Airbnb Tech Blog

Airbnb’s AI-powered photo tour using Vision Transformer

thumbnail

AI-powered Photo Tour using Vision Transformer for Airbnb

Room Classification

The AI-powered photo tour in the Listings tab utilizes vision transformers to accurately categorize images into 16 different room types, helping hosts organize their listing photos efficiently.

Image Similarity

Image clustering is another key component of the photo tour, grouping images of the same room into clusters for better organization.

Accuracy Improvement

To improve prediction accuracy with limited training data, the approach involved multi-task training, ensemble learning, and distillation techniques.

Step 1 - Multi-task Training

The model was fine-tuned using high-accuracy training data for the target task and additional data labeled for related tasks like object detection.

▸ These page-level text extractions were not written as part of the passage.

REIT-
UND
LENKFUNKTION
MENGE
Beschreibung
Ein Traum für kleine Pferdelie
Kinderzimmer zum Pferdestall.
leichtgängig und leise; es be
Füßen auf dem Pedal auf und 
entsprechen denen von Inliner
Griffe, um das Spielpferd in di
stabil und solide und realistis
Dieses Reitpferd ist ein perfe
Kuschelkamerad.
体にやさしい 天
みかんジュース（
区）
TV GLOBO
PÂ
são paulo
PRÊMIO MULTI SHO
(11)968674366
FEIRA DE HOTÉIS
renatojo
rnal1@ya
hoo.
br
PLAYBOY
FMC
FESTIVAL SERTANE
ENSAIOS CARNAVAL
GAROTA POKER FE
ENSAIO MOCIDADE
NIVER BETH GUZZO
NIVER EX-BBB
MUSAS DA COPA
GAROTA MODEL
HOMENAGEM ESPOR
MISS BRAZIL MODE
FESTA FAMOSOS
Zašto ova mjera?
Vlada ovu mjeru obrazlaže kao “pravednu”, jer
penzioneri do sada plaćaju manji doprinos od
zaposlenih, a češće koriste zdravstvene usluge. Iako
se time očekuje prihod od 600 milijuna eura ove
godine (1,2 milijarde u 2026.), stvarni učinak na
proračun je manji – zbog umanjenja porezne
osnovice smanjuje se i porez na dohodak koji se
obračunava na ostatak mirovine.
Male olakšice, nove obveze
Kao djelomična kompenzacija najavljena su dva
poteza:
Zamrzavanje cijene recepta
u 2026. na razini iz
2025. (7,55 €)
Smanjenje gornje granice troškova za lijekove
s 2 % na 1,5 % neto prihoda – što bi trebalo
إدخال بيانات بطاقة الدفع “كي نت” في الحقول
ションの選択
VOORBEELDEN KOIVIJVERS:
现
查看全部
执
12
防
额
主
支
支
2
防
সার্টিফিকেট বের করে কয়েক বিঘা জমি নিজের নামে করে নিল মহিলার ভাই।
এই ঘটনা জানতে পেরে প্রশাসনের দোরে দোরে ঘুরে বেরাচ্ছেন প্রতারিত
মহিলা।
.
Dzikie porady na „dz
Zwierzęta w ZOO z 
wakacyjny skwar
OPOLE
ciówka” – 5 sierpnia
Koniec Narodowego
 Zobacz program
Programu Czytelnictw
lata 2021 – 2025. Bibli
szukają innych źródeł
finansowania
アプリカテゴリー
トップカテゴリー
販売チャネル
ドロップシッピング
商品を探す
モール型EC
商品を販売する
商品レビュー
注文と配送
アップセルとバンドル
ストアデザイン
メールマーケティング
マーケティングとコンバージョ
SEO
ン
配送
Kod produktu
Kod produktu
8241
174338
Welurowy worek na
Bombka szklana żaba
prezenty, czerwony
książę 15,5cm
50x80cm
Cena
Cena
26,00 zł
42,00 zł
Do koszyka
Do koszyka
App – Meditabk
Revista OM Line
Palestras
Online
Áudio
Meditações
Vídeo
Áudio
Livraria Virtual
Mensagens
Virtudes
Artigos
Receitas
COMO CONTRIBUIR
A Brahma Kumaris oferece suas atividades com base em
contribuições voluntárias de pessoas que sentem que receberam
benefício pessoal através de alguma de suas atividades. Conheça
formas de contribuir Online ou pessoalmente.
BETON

Step 2 - Ensemble Learning

An ensemble of multiple models was created by training with different auxiliary tasks and using various versions of Vision Transformers, enhancing overall performance.

Step 3 - Distillation

Knowledge distillation was employed to transfer knowledge from a complex ensemble to a smaller model, reducing computational resources while maintaining accuracy.

By leveraging the Airbnb listing photos and incorporating multi-task training and ensemble learning, the AI-powered photo tour delivers accurate room classification and image similarity for an enhanced user experience.